I suoi scatti davvero belli e professionali (tutti quelli pubblicati in questa pagina sono stati fatti da lei) insieme alla sua sensibilità, mi hanno ricordato l’importanza di apprezzare ognuno di questi chili in più e questa pancia che poi è la casa di un mini umano cui il mio corpo ha dato vita con un lavoro immenso che ok è scienza, ma per quanto mi riguarda resta magia.

Elisiane opera tra Mantova e Villafranca, è specializzata in servizi per mamme in attesa e neonati ed è un esempio di persona che si è voluta mettere in gioco.

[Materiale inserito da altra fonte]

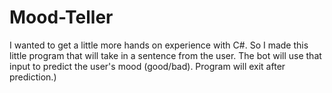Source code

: # Mood-Teller
I wanted to get a little more hands on experience with C#. So I made this little program that will take in a sentence from the user. The bot will use that input to predict the user's mood (good/bad). Program will exit after prediction.)
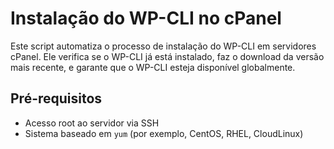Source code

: # Instalação do WP-CLI no cPanel

Este script automatiza o processo de instalação do WP-CLI em servidores cPanel. Ele verifica se o WP-CLI já está instalado, faz o download da versão mais recente, e garante que o WP-CLI esteja disponível globalmente.

## Pré-requisitos

- Acesso root ao servidor via SSH
- Sistema baseado em `yum` (por exemplo, CentOS, RHEL, CloudLinux)
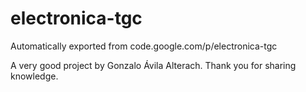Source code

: # electronica-tgc
Automatically exported from code.google.com/p/electronica-tgc

A very good project by Gonzalo Ávila Alterach.
Thank you for sharing knowledge.
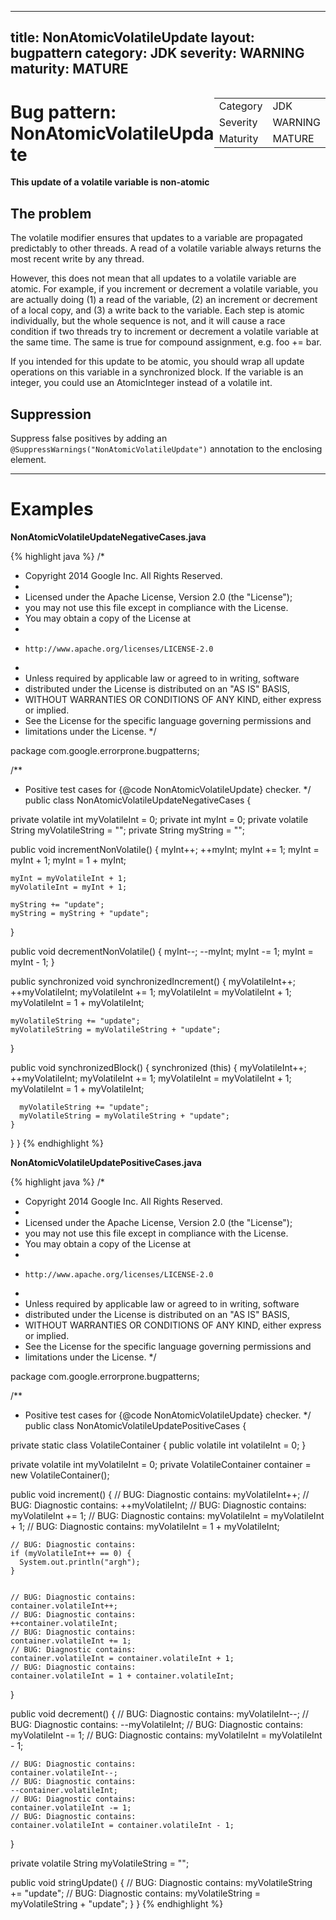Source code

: <!--
*** AUTO-GENERATED, DO NOT MODIFY ***
To make changes, edit the @BugPattern annotation or the explanation in docs/bugpattern.
-->

---
title: NonAtomicVolatileUpdate
layout: bugpattern
category: JDK
severity: WARNING
maturity: MATURE
---

<div style="float:right;"><table id="metadata">
<tr><td>Category</td><td>JDK</td></tr>
<tr><td>Severity</td><td>WARNING</td></tr>
<tr><td>Maturity</td><td>MATURE</td></tr>
</table></div>

# Bug pattern: NonAtomicVolatileUpdate
__This update of a volatile variable is non-atomic__

## The problem
The volatile modifier ensures that updates to a variable are propagated predictably to other threads.  A read of a volatile variable always returns the most recent write by any thread.

However, this does not mean that all updates to a volatile variable are atomic.  For example, if you increment or decrement a volatile variable, you are actually doing (1) a read of the variable, (2) an increment or decrement of a local copy, and (3) a write back to the variable. Each step is atomic individually, but the whole sequence is not, and it will cause a race condition if two threads try to increment or decrement a volatile variable at the same time.  The same is true for compound assignment, e.g. foo += bar.

If you intended for this update to be atomic, you should wrap all update operations on this variable in a synchronized block.  If the variable is an integer, you could use an AtomicInteger instead of a volatile int.

## Suppression
Suppress false positives by adding an `@SuppressWarnings("NonAtomicVolatileUpdate")` annotation to the enclosing element.

----------

# Examples
__NonAtomicVolatileUpdateNegativeCases.java__

{% highlight java %}
/*
 * Copyright 2014 Google Inc. All Rights Reserved.
 *
 * Licensed under the Apache License, Version 2.0 (the "License");
 * you may not use this file except in compliance with the License.
 * You may obtain a copy of the License at
 *
 *     http://www.apache.org/licenses/LICENSE-2.0
 *
 * Unless required by applicable law or agreed to in writing, software
 * distributed under the License is distributed on an "AS IS" BASIS,
 * WITHOUT WARRANTIES OR CONDITIONS OF ANY KIND, either express or implied.
 * See the License for the specific language governing permissions and
 * limitations under the License.
 */

package com.google.errorprone.bugpatterns;

/**
 * Positive test cases for {@code NonAtomicVolatileUpdate} checker.
 */
public class NonAtomicVolatileUpdateNegativeCases {
  
  private volatile int myVolatileInt = 0;
  private int myInt = 0;
  private volatile String myVolatileString = "";
  private String myString = "";
  
  public void incrementNonVolatile() {
    myInt++;
    ++myInt;
    myInt += 1;
    myInt = myInt + 1;
    myInt = 1 + myInt;
    
    myInt = myVolatileInt + 1;
    myVolatileInt = myInt + 1;
    
    myString += "update";
    myString = myString + "update";
  }

  public void decrementNonVolatile() {
    myInt--;
    --myInt;
    myInt -= 1;
    myInt = myInt - 1;
  }
  
  public synchronized void synchronizedIncrement() {
    myVolatileInt++;
    ++myVolatileInt;
    myVolatileInt += 1;
    myVolatileInt = myVolatileInt + 1;
    myVolatileInt = 1 + myVolatileInt;
    
    myVolatileString += "update";
    myVolatileString = myVolatileString + "update";
  }
  
  public void synchronizedBlock() {
    synchronized (this) {
      myVolatileInt++;
      ++myVolatileInt;
      myVolatileInt += 1;
      myVolatileInt = myVolatileInt + 1;
      myVolatileInt = 1 + myVolatileInt;
      
      myVolatileString += "update";
      myVolatileString = myVolatileString + "update";
    }
  }
}
{% endhighlight %}

__NonAtomicVolatileUpdatePositiveCases.java__

{% highlight java %}
/*
 * Copyright 2014 Google Inc. All Rights Reserved.
 *
 * Licensed under the Apache License, Version 2.0 (the "License");
 * you may not use this file except in compliance with the License.
 * You may obtain a copy of the License at
 *
 *     http://www.apache.org/licenses/LICENSE-2.0
 *
 * Unless required by applicable law or agreed to in writing, software
 * distributed under the License is distributed on an "AS IS" BASIS,
 * WITHOUT WARRANTIES OR CONDITIONS OF ANY KIND, either express or implied.
 * See the License for the specific language governing permissions and
 * limitations under the License.
 */

package com.google.errorprone.bugpatterns;

/**
 * Positive test cases for {@code NonAtomicVolatileUpdate} checker.
 */
public class NonAtomicVolatileUpdatePositiveCases {
    
  private static class VolatileContainer {
    public volatile int volatileInt = 0;
  }
  
  private volatile int myVolatileInt = 0;
  private VolatileContainer container = new VolatileContainer();
 
  public void increment() {
    // BUG: Diagnostic contains: 
    myVolatileInt++;
    // BUG: Diagnostic contains: 
    ++myVolatileInt;
    // BUG: Diagnostic contains: 
    myVolatileInt += 1;
    // BUG: Diagnostic contains: 
    myVolatileInt = myVolatileInt + 1;
    // BUG: Diagnostic contains: 
    myVolatileInt = 1 + myVolatileInt;
    
    // BUG: Diagnostic contains: 
    if (myVolatileInt++ == 0) {
      System.out.println("argh");
    }

    
    // BUG: Diagnostic contains: 
    container.volatileInt++;
    // BUG: Diagnostic contains: 
    ++container.volatileInt;
    // BUG: Diagnostic contains: 
    container.volatileInt += 1;
    // BUG: Diagnostic contains: 
    container.volatileInt = container.volatileInt + 1;
    // BUG: Diagnostic contains: 
    container.volatileInt = 1 + container.volatileInt;
  }
  
  public void decrement() {
    // BUG: Diagnostic contains: 
    myVolatileInt--;
    // BUG: Diagnostic contains: 
    --myVolatileInt;
    // BUG: Diagnostic contains: 
    myVolatileInt -= 1;
    // BUG: Diagnostic contains: 
    myVolatileInt = myVolatileInt - 1;
    
    // BUG: Diagnostic contains: 
    container.volatileInt--;
    // BUG: Diagnostic contains: 
    --container.volatileInt;
    // BUG: Diagnostic contains: 
    container.volatileInt -= 1;
    // BUG: Diagnostic contains: 
    container.volatileInt = container.volatileInt - 1;
  }
  
  private volatile String myVolatileString = "";
  
  public void stringUpdate() {
    // BUG: Diagnostic contains:
    myVolatileString += "update";
    // BUG: Diagnostic contains:
    myVolatileString = myVolatileString + "update";
  }
}
{% endhighlight %}

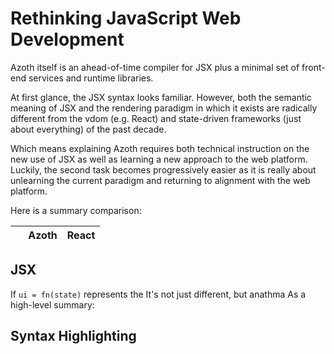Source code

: # Rethinking JavaScript Web Development

Azoth itself is an ahead-of-time compiler for JSX plus a minimal set of front-end services and runtime libraries.

At first glance, the JSX syntax looks familiar. However, both the semantic meaning of JSX and the rendering paradigm in which it exists are radically different from the vdom (e.g. React) and state-driven frameworks (just about everything) of the past decade.

Which means explaining Azoth requires both technical instruction on the new use of JSX as well as learning a new approach to the web platform. Luckily, the second task becomes progressively easier as it is really about unlearning the current paradigm and returning to alignment with the web platform.

Here is a summary comparison:

&nbsp;|Azoth      |React
---|---|---


**JSX**
- 

If `ui = fn(state)` represents the 
It's not just different, but anathma
 As a high-level summary:



## Syntax Highlighting

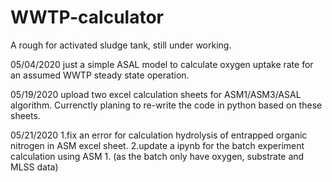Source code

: # WWTP-calculator
A rough for activated sludge tank, still under working.

05/04/2020
just a simple ASAL model to calculate oxygen uptake rate for an assumed WWTP steady state operation.

05/19/2020
upload two excel calculation sheets for ASM1/ASM3/ASAL algorithm. 
Currenctly planing to re-write the code in python based on these sheets.

05/21/2020
1.fix an error for calculation hydrolysis of entrapped organic nitrogen in ASM excel sheet.
2.update a ipynb for the batch experiment calculation using ASM 1. (as the batch only have oxygen, substrate and MLSS data)
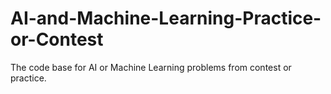 # AI-and-Machine-Learning-Practice-or-Contest

The code base for AI or Machine Learning problems from contest or practice.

Anni fa svolgeva una professione completamente diversa e quando sono nate le sue figlie ha scoperto che la cosa che più le piaceva era fotografarle. Detto fatto. Ha deciso di buttarsi nel cambiare lavoro e formarsi per diventare fotografa professionista.

Conoscendo la sua storia sono stata ancora più felice di essermi prestata ai suoi occhi e credo ci sia bisogno di donne che ti ricordino come sia possibile provare a diventare ciò che si vuole e volersi bene per ciò che si è.